Van Dyke downed a punt at the 1 at Denver and might have caused New York's Jeremy Kerley to muff a punt as he bore down on him Sunday as the first man down for the Steelers.
"He's done a great job," Tomlin said. "He's downed a punt for us. He was there for that play on that mishandled punt last week. I thought he showed awareness as a punt-return guy, pushing a gunner into the end zone who was trying to down a ball. Obviously, he's been an asset to us in that area."
His play on special teams, wasn't necessarily the reason the Steelers signed him. The Raiders drafted him in the third round in 2011, the same year the Steelers drafted cornerbacks Curtis Brown and Cortez Allen in the third and fourth rounds. Van Dyke, who played at Miami, went 14 spots before Brown.

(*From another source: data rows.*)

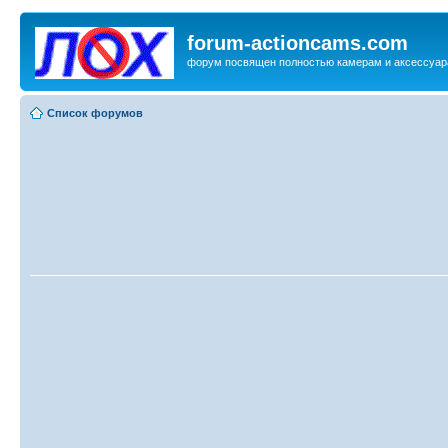
forum-actioncams.com
форум посвящен полностью камерам и аксессуар
Список форумов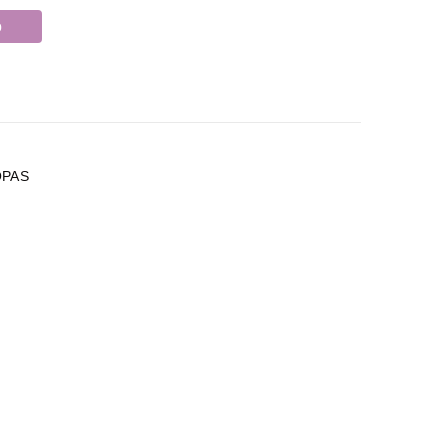
o
PAS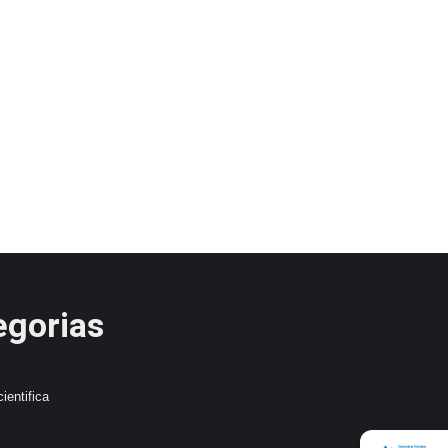
egorias
ientifica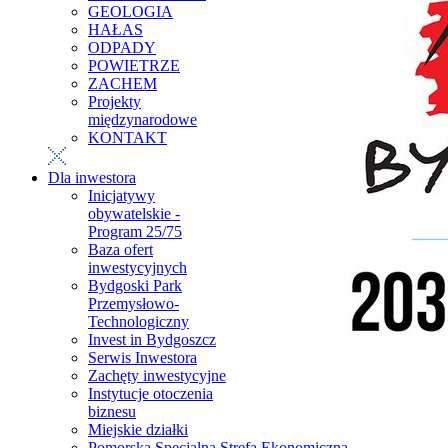
GEOLOGIA
HAŁAS
ODPADY
POWIETRZE
ZACHEM
Projekty
międzynarodowe
KONTAKT
Dla inwestora
Inicjatywy
obywatelskie -
Program 25/75
Baza ofert
inwestycyjnych
Bydgoski Park
Przemysłowo-
Technologiczny
Invest in Bydgoszcz
Serwis Inwestora
Zachęty inwestycyjne
Instytucje otoczenia
biznesu
Miejskie działki
Pomorska Specjalna Strefa Ekonomiczna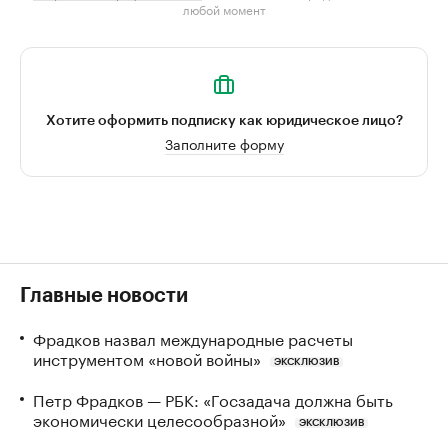
любой момент
Хотите оформить подписку как юридическое лицо?
Заполните форму
Главные новости
Фрадков назвал международные расчеты
инструментом «новой войны»
ЭКСКЛЮЗИВ
Петр Фрадков — РБК: «Госзадача должна быть
экономически целесообразной»
ЭКСКЛЮЗИВ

"Quite frankly, the things that attracted us to him are the same things that attracted us to him when he came out in the draft," Tomlin said. "We thought that he was a long, fast kid with man-coverage ability. We compared him very favorably to Cortez Allen and really took a similar approach to those guys. He's in that draft class with Cortez and Curtis Brown, and we're thankful to have three young corners from a draft class just a couple of years ago in our program."
Neither James Harrison (knee) nor Troy Polamalu (calf) practiced or played last week, and it looks as if they might not do so this week, either.
"We will take the same approach that we took a week ago in regards to their availability," Tomlin said. "We simply are going to work day to day and look at how their body responds to the work. We will start with informal workouts and work up to practice at some point."
Tomlin said linebacker Chris Carter and safety Ryan Mundy have "done a solid job" replacing them.
He added others to the injury list this week, saying all could be limited in early practices: tight end Heath Miller (ribs), offensive tackle Marcus Gilbert (groin) and Dwyer (turf toe).
Linebacker Stevenson Sylvester (knee), who has not played since the first preseason game, "is moving closer to game readiness."